[[ PROVIDED RECORDS, beginning ]]

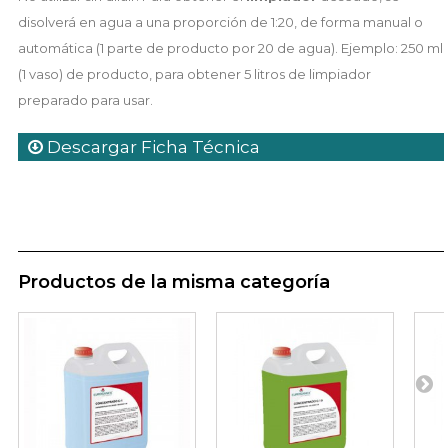
disolverá en agua a una proporción de 1:20, de forma manual o
automática (1 parte de producto por 20 de agua). Ejemplo: 250 ml
(1 vaso) de producto, para obtener 5 litros de limpiador
preparado para usar.
Descargar Ficha Técnica
Productos de la misma categoría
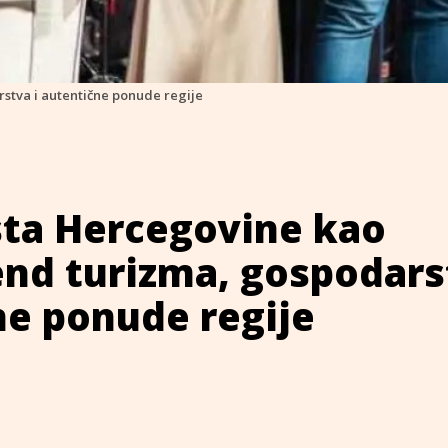
stva i autentične ponude regije
sta Hercegovine kao
end turizma, gospodars
ne ponude regije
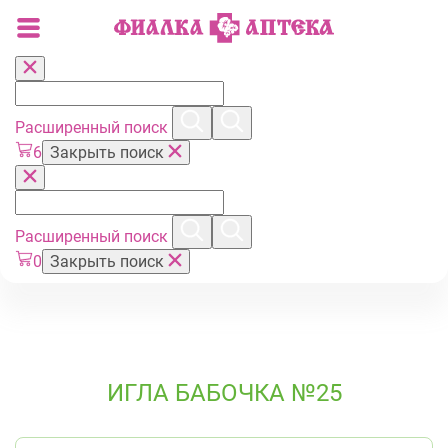
Расширенный поиск
6
Закрыть поиск
Расширенный поиск
0
Закрыть поиск
ИГЛА БАБОЧКА №25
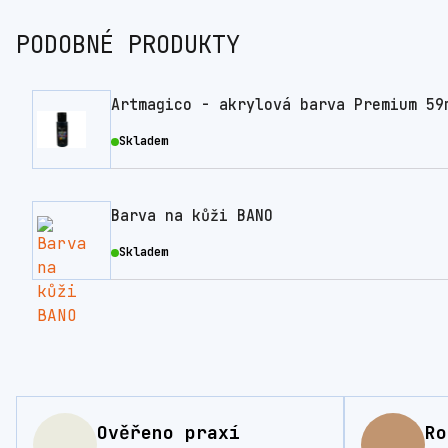
PODOBNÉ PRODUKTY
Artmagico - akrylová barva Premium 59
Skladem
Barva na kůži BANO
Skladem
Ověřeno praxí
Ro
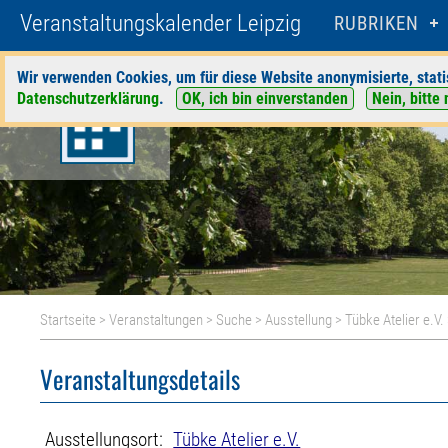
Veranstaltungskalender Leipzig
RUBRIKEN
Wir verwenden Cookies, um für diese Website anonymisierte, stati
Datenschutzerklärung
.
OK, ich bin einverstanden
Nein, bitte 
Startseite
>
Veranstaltungen
>
Suche
>
Ausstellung
>
Tübke Atelier e.V.
Veranstaltungsdetails
Ausstellungsort:
Tübke Atelier e.V.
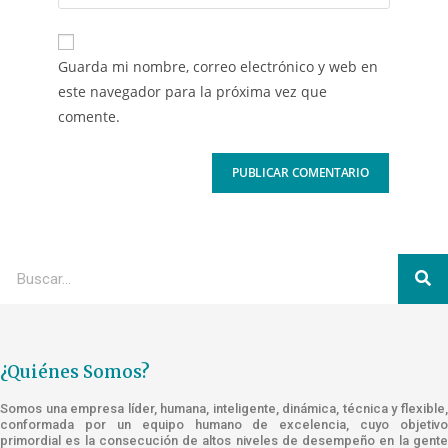
Guarda mi nombre, correo electrónico y web en
este navegador para la próxima vez que
comente.
¿Quiénes Somos?
Somos una empresa líder, humana, inteligente, dinámica, técnica y flexible,
conformada por un equipo humano de excelencia, cuyo objetivo
primordial es la consecución de altos niveles de desempeño en la gente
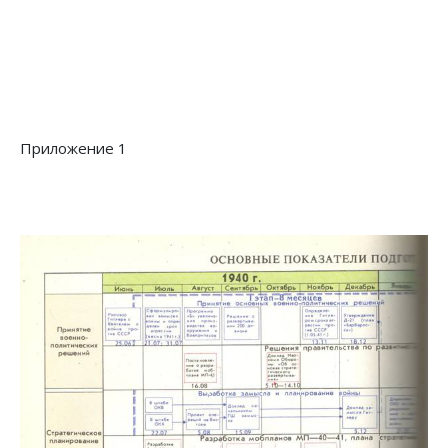
Приложение 1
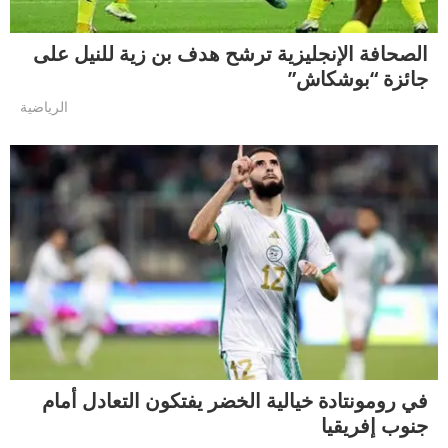
الصحافة الإنجليزية ترشح هدف بن زية للنيل على
جائزة “بوشكاش”
الرياضية
في رومونتادة خيالية الخضر يفتكون التعادل أمام
جنوب إفريقيا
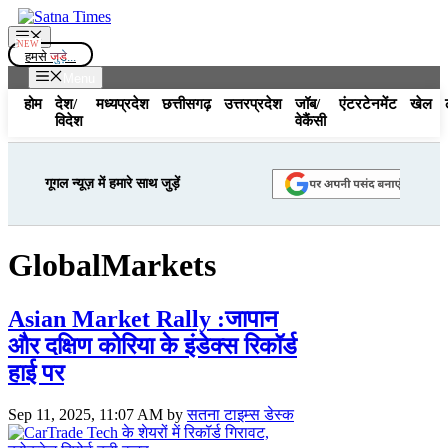
Skip
to
Menu
content
हमसे
जुड़े...
Menu
होम
देश/
मध्यप्रदेश
छत्तीसगढ़
उत्तरप्रदेश
जॉब/
एंटरटेनमेंट
खेल
विदेश
वेकैंसी
गूगल न्यूज़ में हमारे साथ जुड़ें
GlobalMarkets
Asian Market Rally :जापान
और दक्षिण कोरिया के इंडेक्स रिकॉर्ड
हाई पर
Sep 11, 2025, 11:07 AM
by
सतना टाइम्स डेस्क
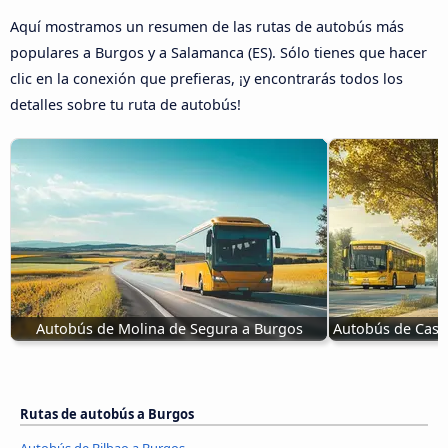
Aquí mostramos un resumen de las rutas de autobús más
populares a Burgos y a Salamanca (ES). Sólo tienes que hacer
clic en la conexión que prefieras, ¡y encontrarás todos los
detalles sobre tu ruta de autobús!
Autobús de Molina de Segura a Burgos
Autobús de Castr
Rutas de autobús a Burgos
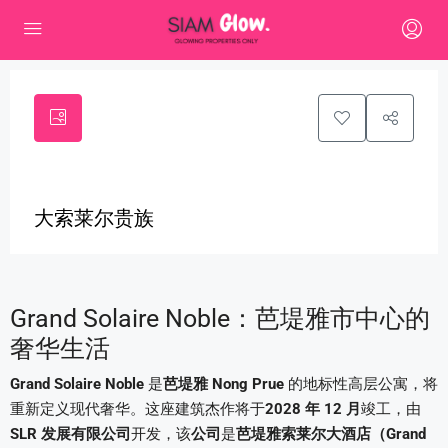
0
大索莱尔贵族
Grand Solaire Noble：芭堤雅市中心的
奢华生活
Grand Solaire Noble
是
芭堤雅 Nong Prue
的地标性高层公寓，将
重新定义现代奢华。这座建筑杰作将于
2028 年 12 月
竣工，由
SLR 发展有限公司
开发，该
公司
是
芭堤雅索莱尔大酒店（Grand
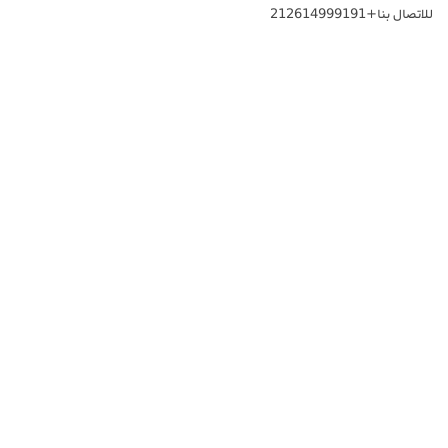
للاتصال بنا+212614999191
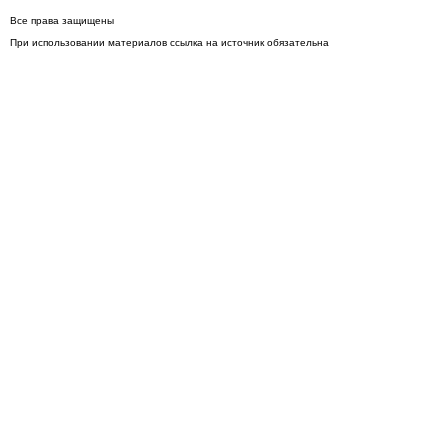
Все права защищены
При использовании материалов ссылка на источник обязательна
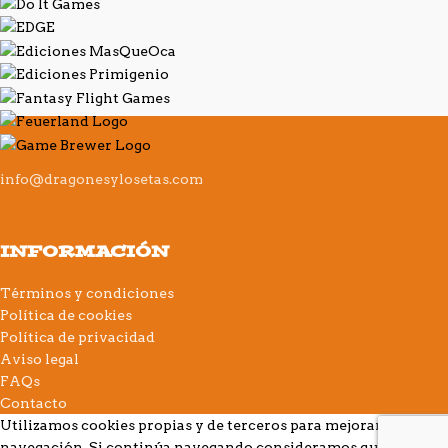
info@dragonesylosetas.com
INFORMACIÓN
Términos y condiciones
Política de cookies
Política de privacidad
Aviso legal
FAQs
Contacto
Utilizamos cookies propias y de terceros para mejorar su
navegación. Si continúa navegando consideramos que acepta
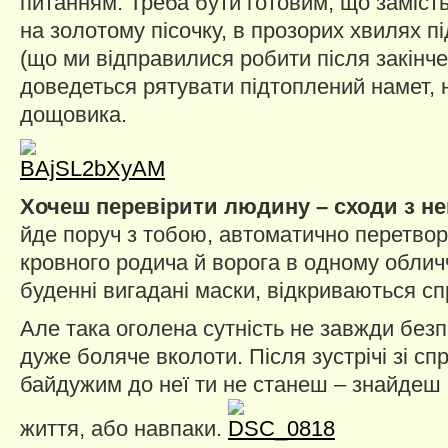
питанням. Треба бути готовим, що замість
на золотому пісочку, в прозорих хвилях п
(що ми відправилися робити після закінче
доведеться рятувати підтоплений намет, 
дощовика.
Хочеш перевірити людину – сходи з не
йде поруч з тобою, автоматично перетвор
кровного родича й ворога в одному облич
буденні вигадані маски, відкриваються с
Але така оголена сутність не завжди без
дуже боляче вколоти. Після зустрічі зі 
байдужим до неї ти не станеш – знайдеш 
життя, або навпаки.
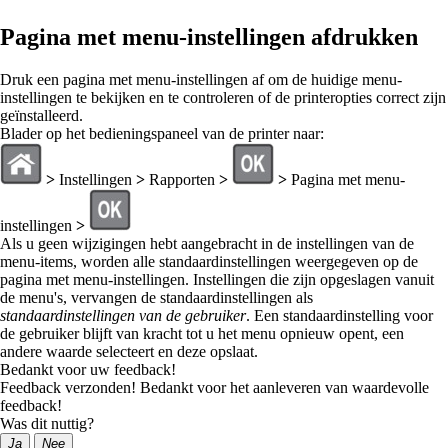
Pagina met menu-instellingen afdrukken
Druk een pagina met menu-instellingen af om de huidige menu-
instellingen te bekijken en te controleren of de printeropties correct zijn
geïnstalleerd.
Blader op het bedieningspaneel van de printer naar:
>
Instellingen
>
Rapporten
>
>
Pagina met menu-
instellingen
>
Als u geen wijzigingen hebt aangebracht in de instellingen van de
menu-items, worden alle standaardinstellingen weergegeven op de
pagina met menu-instellingen. Instellingen die zijn opgeslagen vanuit
de menu's, vervangen de standaardinstellingen als
standaardinstellingen van de gebruiker
. Een standaardinstelling voor
de gebruiker blijft van kracht tot u het menu opnieuw opent, een
andere waarde selecteert en deze opslaat.
Bedankt voor uw feedback!
Feedback verzonden! Bedankt voor het aanleveren van waardevolle
feedback!
Was dit nuttig?
Ja
Nee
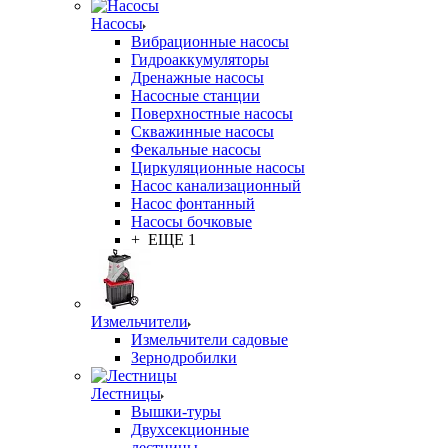
Насосы
Вибрационные насосы
Гидроаккумуляторы
Дренажные насосы
Насосные станции
Поверхностные насосы
Скважинные насосы
Фекальные насосы
Циркуляционные насосы
Насос канализационный
Насос фонтанный
Насосы бочковые
+ ЕЩЕ 1
Измельчители
Измельчители садовые
Зернодробилки
Лестницы
Вышки-туры
Двухсекционные
лестницы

[[ PROVIDED RECORDS, end ]]

WRITTEN TASK
Set down the entries exactly as they appear, with every picture left out.

OUTPUT
disolverá en agua a una proporción de 1:20, de forma manual o
automática (1 parte de producto por 20 de agua). Ejemplo: 250 ml
(1 vaso) de producto, para obtener 5 litros de limpiador
preparado para usar.
Descargar Ficha Técnica
Productos de la misma categoría
stva i autentične ponude regije
sta Hercegovine kao
end turizma, gospodars
ne ponude regije
Расширенный поиск
6
Закрыть поиск
Расширенный поиск
0
Закрыть поиск
ИГЛА БАБОЧКА №25
PODOBNÉ PRODUKTY
Artmagico - akrylová barva Premium 59
Skladem
Barva na kůži BANO
Skladem
Ověřeno praxí
Ro
Veranstaltungskalender Leipzig
RUBRIKEN
Wir verwenden Cookies, um für diese Website anonymisierte, stati
Datenschutzerklärung
.
OK, ich bin einverstanden
Nein, bitte 
Startseite
>
Veranstaltungen
>
Suche
>
Ausstellung
>
Tübke Atelier e.V.
Veranstaltungsdetails
Ausstellungsort:
Tübke Atelier e.V.
Guarda mi nombre, correo electrónico y web en
este navegador para la próxima vez que
comente.
¿Quiénes Somos?
Somos una empresa líder, humana, inteligente, dinámica, técnica y flexible,
conformada por un equipo humano de excelencia, cuyo objetivo
primordial es la consecución de altos niveles de desempeño en la gente
Приложение 1
الصحافة الإنجليزية ترشح هدف بن زية للنيل على
جائزة “بوشكاش”
الرياضية
في رومونتادة خيالية الخضر يفتكون التعادل أمام
جنوب إفريقيا
Skip
to
Menu
content
हमसे
जुड़े...
Menu
होम
देश/
मध्यप्रदेश
छत्तीसगढ़
उत्तरप्रदेश
जॉब/
एंटरटेनमेंट
खेल
विदेश
वेकैंसी
गूगल न्यूज़ में हमारे साथ जुड़ें
GlobalMarkets
Asian Market Rally :जापान
और दक्षिण कोरिया के इंडेक्स रिकॉर्ड
हाई पर
Sep 11, 2025, 11:07 AM
by
सतना टाइम्स डेस्क
Aquí mostramos un resumen de las rutas de autobús más
populares a Burgos y a Salamanca (ES). Sólo tienes que hacer
clic en la conexión que prefieras, ¡y encontrarás todos los
detalles sobre tu ruta de autobús!
Autobús de Molina de Segura a Burgos
Autobús de Castr
Rutas de autobús a Burgos
0
大索莱尔贵族
Grand Solaire Noble：芭堤雅市中心的
奢华生活
Grand Solaire Noble
是
芭堤雅 Nong Prue
的地标性高层公寓，将
重新定义现代奢华。这座建筑杰作将于
2028 年 12 月
竣工，由
SLR 发展有限公司
开发，该
公司
是
芭堤雅索莱尔大酒店（Grand
للاتصال بنا+212614999191
Все права защищены
При использовании материалов ссылка на источник обязательна
info@dragonesylosetas.com
INFORMACIÓN
Términos y condiciones
Política de cookies
Política de privacidad
Aviso legal
FAQs
Contacto
Utilizamos cookies propias y de terceros para mejorar su
navegación. Si continúa navegando consideramos que acepta
питанням. Треба бути готовим, що замість
на золотому пісочку, в прозорих хвилях п
(що ми відправилися робити після закінче
доведеться рятувати підтоплений намет, 
дощовика.
Хочеш перевірити людину – сходи з не
йде поруч з тобою, автоматично перетвор
кровного родича й ворога в одному облич
буденні вигадані маски, відкриваються с
Але така оголена сутність не завжди без
дуже боляче вколоти. Після зустрічі зі 
байдужим до неї ти не станеш – знайдеш 
життя, або навпаки.
Pagina met menu-instellingen afdrukken
Druk een pagina met menu-instellingen af om de huidige menu-
instellingen te bekijken en te controleren of de printeropties correct zijn
geïnstalleerd.
Blader op het bedieningspaneel van de printer naar:
>
Instellingen
>
Rapporten
>
>
Pagina met menu-
instellingen
>
Als u geen wijzigingen hebt aangebracht in de instellingen van de
menu-items, worden alle standaardinstellingen weergegeven op de
pagina met menu-instellingen. Instellingen die zijn opgeslagen vanuit
de menu's, vervangen de standaardinstellingen als
standaardinstellingen van de gebruiker
. Een standaardinstelling voor
de gebruiker blijft van kracht tot u het menu opnieuw opent, een
andere waarde selecteert en deze opslaat.
Bedankt voor uw feedback!
Feedback verzonden! Bedankt voor het aanleveren van waardevolle
feedback!
Was dit nuttig?
Ja
Nee
Насосы
Вибрационные насосы
Гидроаккумуляторы
Дренажные насосы
Насосные станции
Поверхностные насосы
Скважинные насосы
Фекальные насосы
Циркуляционные насосы
Насос канализационный
Насос фонтанный
Насосы бочковые
+ ЕЩЕ 1
Измельчители
Измельчители садовые
Зернодробилки
Лестницы
Вышки-туры
Двухсекционные
лестницы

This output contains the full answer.